Issue and Pull Request Labels

This section lists the labels we use to help us track and manage issues and pull requests.

GitHub search makes it easy to use labels for finding groups of issues or pull requests you're interested in. To help you find issues and pull requests, each label is listed with search links for finding open items with that label.
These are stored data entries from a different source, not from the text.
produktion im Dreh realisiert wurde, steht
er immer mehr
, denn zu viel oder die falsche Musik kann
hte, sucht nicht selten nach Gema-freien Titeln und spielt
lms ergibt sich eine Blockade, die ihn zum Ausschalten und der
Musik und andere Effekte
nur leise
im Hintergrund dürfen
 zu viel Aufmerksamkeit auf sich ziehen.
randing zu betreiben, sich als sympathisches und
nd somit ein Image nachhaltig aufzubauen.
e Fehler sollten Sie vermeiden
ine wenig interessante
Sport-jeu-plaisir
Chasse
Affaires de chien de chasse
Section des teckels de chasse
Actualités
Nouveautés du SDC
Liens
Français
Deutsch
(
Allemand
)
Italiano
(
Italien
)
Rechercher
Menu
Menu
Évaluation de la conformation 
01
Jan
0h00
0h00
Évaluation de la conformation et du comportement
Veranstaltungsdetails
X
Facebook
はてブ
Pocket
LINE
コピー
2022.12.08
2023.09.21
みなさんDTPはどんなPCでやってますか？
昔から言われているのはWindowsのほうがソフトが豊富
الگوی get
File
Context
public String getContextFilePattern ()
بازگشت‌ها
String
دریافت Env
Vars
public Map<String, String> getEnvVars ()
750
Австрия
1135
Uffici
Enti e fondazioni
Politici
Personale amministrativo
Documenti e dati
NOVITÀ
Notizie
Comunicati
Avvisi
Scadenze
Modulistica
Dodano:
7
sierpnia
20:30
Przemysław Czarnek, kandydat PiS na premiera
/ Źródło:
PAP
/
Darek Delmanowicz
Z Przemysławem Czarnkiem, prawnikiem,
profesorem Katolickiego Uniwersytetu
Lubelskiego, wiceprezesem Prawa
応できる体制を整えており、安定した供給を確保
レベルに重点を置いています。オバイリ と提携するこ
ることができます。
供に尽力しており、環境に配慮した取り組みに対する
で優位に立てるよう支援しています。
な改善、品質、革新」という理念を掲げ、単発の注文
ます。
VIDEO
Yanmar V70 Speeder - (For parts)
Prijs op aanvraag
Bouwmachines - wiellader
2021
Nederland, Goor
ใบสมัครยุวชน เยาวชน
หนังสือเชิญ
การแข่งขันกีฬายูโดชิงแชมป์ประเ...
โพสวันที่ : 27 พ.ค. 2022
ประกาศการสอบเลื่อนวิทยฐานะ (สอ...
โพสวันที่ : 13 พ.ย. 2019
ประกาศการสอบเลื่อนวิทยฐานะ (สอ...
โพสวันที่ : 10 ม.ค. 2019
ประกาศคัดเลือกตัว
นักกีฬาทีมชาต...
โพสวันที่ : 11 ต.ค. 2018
We encourage you to read about other search filters which will help you write more focused queries.

The labels are loosely grouped by their purpose, but it's not required that every issue have a label from every group or that an issue can't have more than one label from the same group.

Please open an issue if you have suggestions for new labels, and if you notice some labels are missing on some repositories, then please open an issue on that repository.

Type of Issue and Issue State

Label name 🔎 Description
enhancement search Feature requests.
bug search Confirmed bugs or reports that are very likely to be bugs.
question search Questions more than bug reports or feature requests (e.g. how do I do X).
feedback search General feedback more than bug reports or feature requests.
help-wanted search The core team would appreciate help from the community in resolving these issues.
beginner search Less complex issues which would be good first issues to work on for users who want to contribute to Marathon Autoscaler.
more-information-needed search More information needs to be collected about these problems or feature requests (e.g. steps to reproduce).
needs-reproduction search Likely bugs, but haven't been reliably reproduced.
blocked search Issues blocked on other issues.
duplicate search Issues which are duplicates of other issues, i.e. they have been reported before.
wontfix search The core team has decided not to fix these issues for now, either because they're working as intended or for some other reason.
invalid search Issues which aren't valid (e.g. user errors).

Topic Categories

Label name 🔎 Description
documentation search Related to any type of documentation.
performance search Related to performance.
security search Related to security.
api search Related to APIs.
uncaught-exception search Issues about uncaught exceptions.
crash search Reports of crashing.
network search Related to network problems or working with remote files (e.g. on network drives).
git search Related to Git functionality (e.g. problems with gitignore files or with showing the correct file status).
build-error search Related to problems with building from source.

Pull Request Labels

Label name 🔎 Description
work-in-progress search Pull requests which are still being worked on, more changes will follow.
needs-review search Pull requests which need code review, and approval from maintainers or core team.
under-review search Pull requests being reviewed by maintainers or core team.
requires-changes search Pull requests which need to be updated based on review comments and then reviewed again.
needs-testing search Pull requests which need manual testing.